If the k-mer mappability bed file for your reference genome with desired k and number of mismatches is not available in any of the above links, you may generate it by following instructions from here. For convenience, we summarized necessary instructions here. Before proceeding, please get the binary files of the GEM Library and UCSC command-line tools (wigToBigWig and bigWigToBedGraph). Please add the paths in the "$PATH" variable, and execute the following script with your settings.
export PATH=/your/GEM_library/bin:$PATH # put the path of GEM Libary binaries
export PATH=/your/ucsc_binary:$PATH # put the path of UCSC tools binaries
genome_fasta="your/reference/genome/ref_all_chr.fa" # put the path of the reference fasta file with all chromosomes.
k=75 # put the value of k
n_mismatch=2 # put the maximum number of mismatches allowed
n_threads=16 # put the number of threads
output_dir="your/output/directory" # put the output directory
gem_index_pref="ref_gem_index" # put the prefix of GEM index
gem_mappability_pref="mappability_75mer_2mismatch" # put the prefix of mappability files
# index the refernce genome (execute once for one fasta file): -- approx time: ~40 min
gem-indexer -T $n_threads -c dna -i "$genome_fasta" -o "$output_dir/$gem_index_pref" # ~40 min
# compute mappability -- approx time: ~6 hr
gem-mappability -m "$n_mismatch" -T $n_threads -I "$output_dir/$gem_index_pref.gem" -l $k -o "$output_dir/$gem_mappability_pref"

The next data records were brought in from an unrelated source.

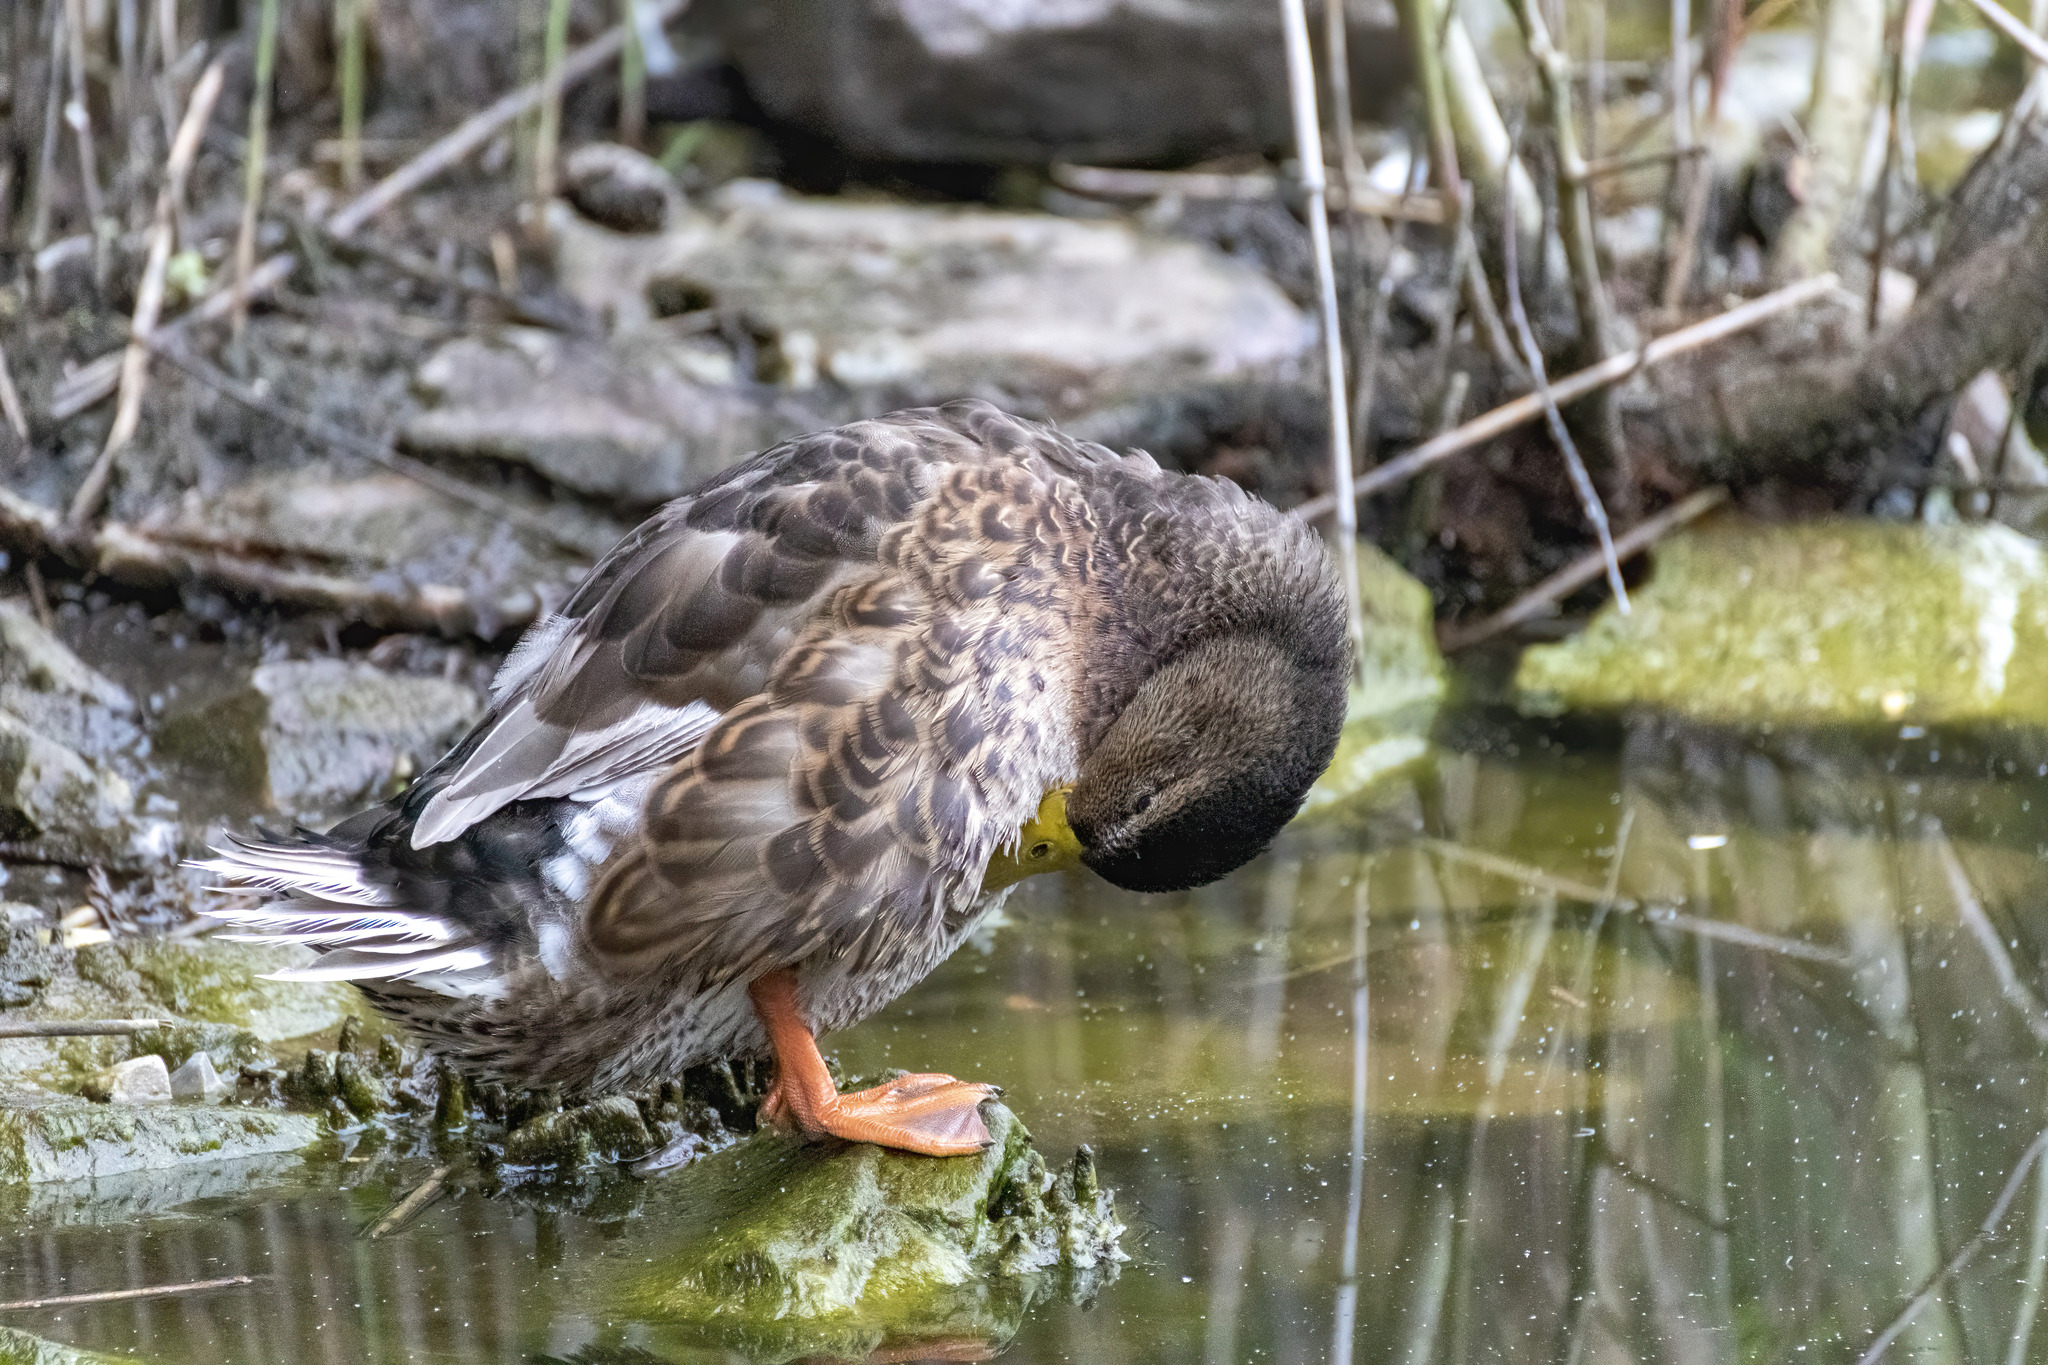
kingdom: Animalia
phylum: Chordata
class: Aves
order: Anseriformes
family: Anatidae
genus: Anas
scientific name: Anas platyrhynchos
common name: Mallard
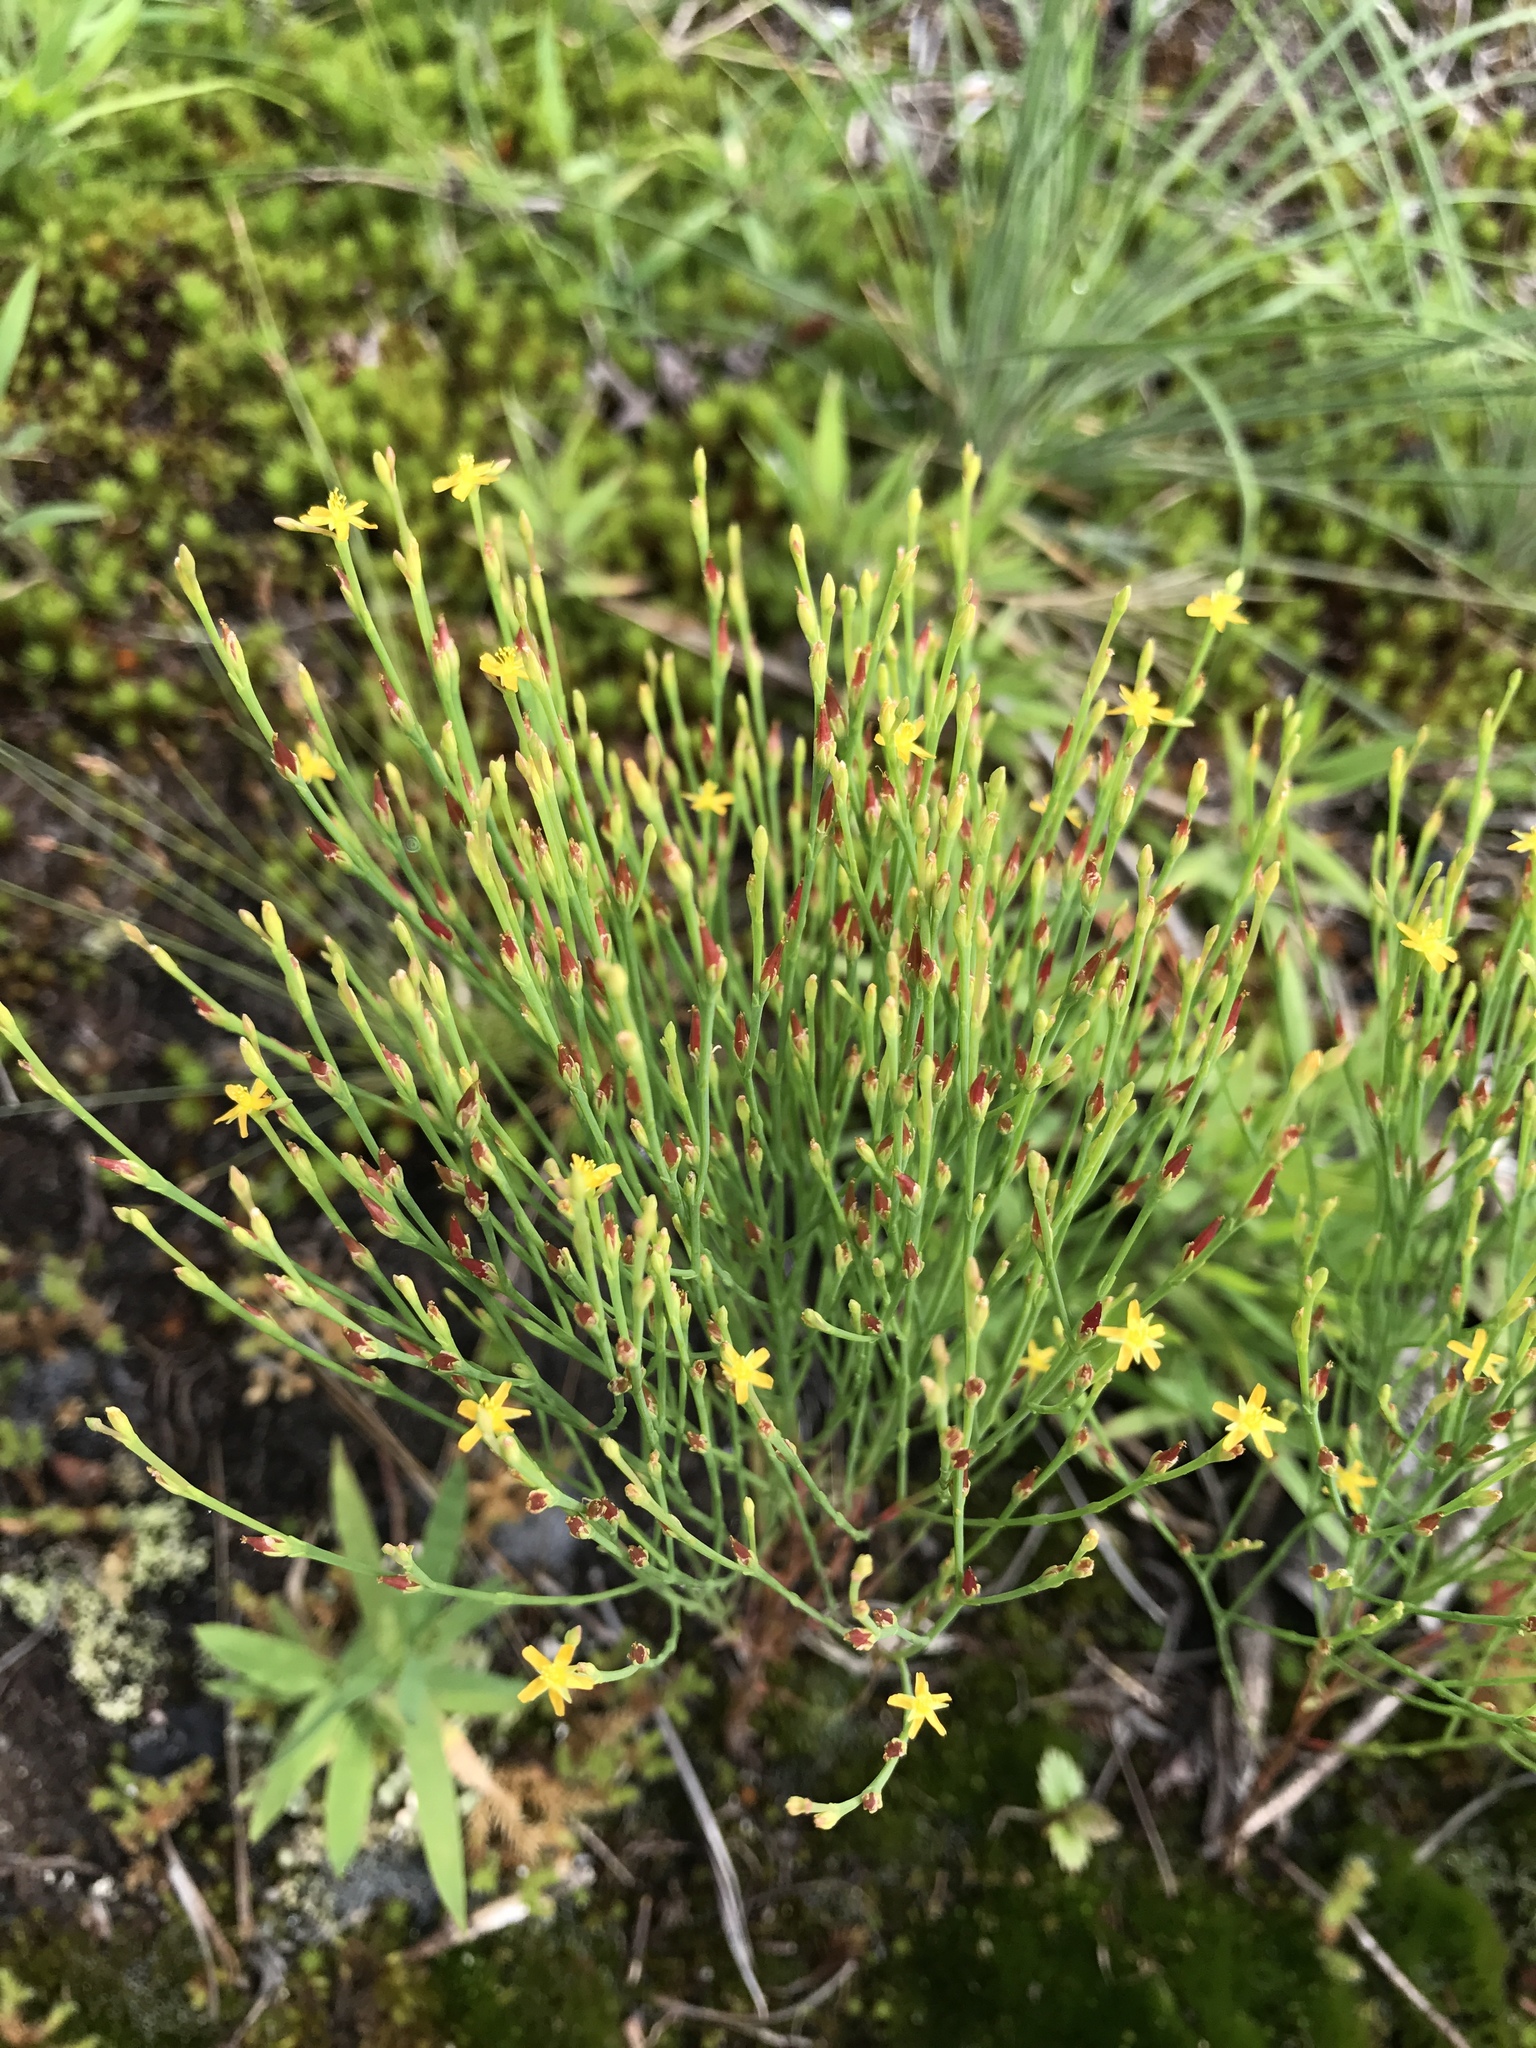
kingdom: Plantae
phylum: Tracheophyta
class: Magnoliopsida
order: Malpighiales
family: Hypericaceae
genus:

# convert mappability file to bed, step by step
gem-2-wig -I "$output_dir/$gem_index_pref.gem" -i "$output_dir/$gem_mappability_pref.mappability" -o "$output_dir/$gem_mappability_pref"
wigToBigWig "$output_dir/$gem_mappability_pref.wig" "$output_dir/$gem_mappability_pref.sizes" "$output_dir/$gem_mappability_pref.bigWig"
bigWigToBedGraph "$output_dir/$gem_mappability_pref.bigWig" "$output_dir/$gem_mappability_pref.bed"
The bedgraph file will be available in your output directory with .bed extension.
Bowtie index files are required to align k-mers to the genome. You may either download prebuilt bowtie indexes from the bowtie website or create an index using for your genome following instructions from the bowtie wesbite.
- Linux
- R
- Please make sure the path variable includes the location for
Rscript
. - Please make sure the following R packages are installed: data.table, intervals, argparser, stats,
- Please make sure the path variable includes the location for
- bowtie v1
- Please make sure the path variable includes the location for
bowtie
.
- Please make sure the path variable includes the location for
- Input parsing in the program is pretty basic, so please try to match the format with the given examples.
- The program has been tested on CentOS Linux (64 bit) using R v3.5.1 and bowtie v1.2.2.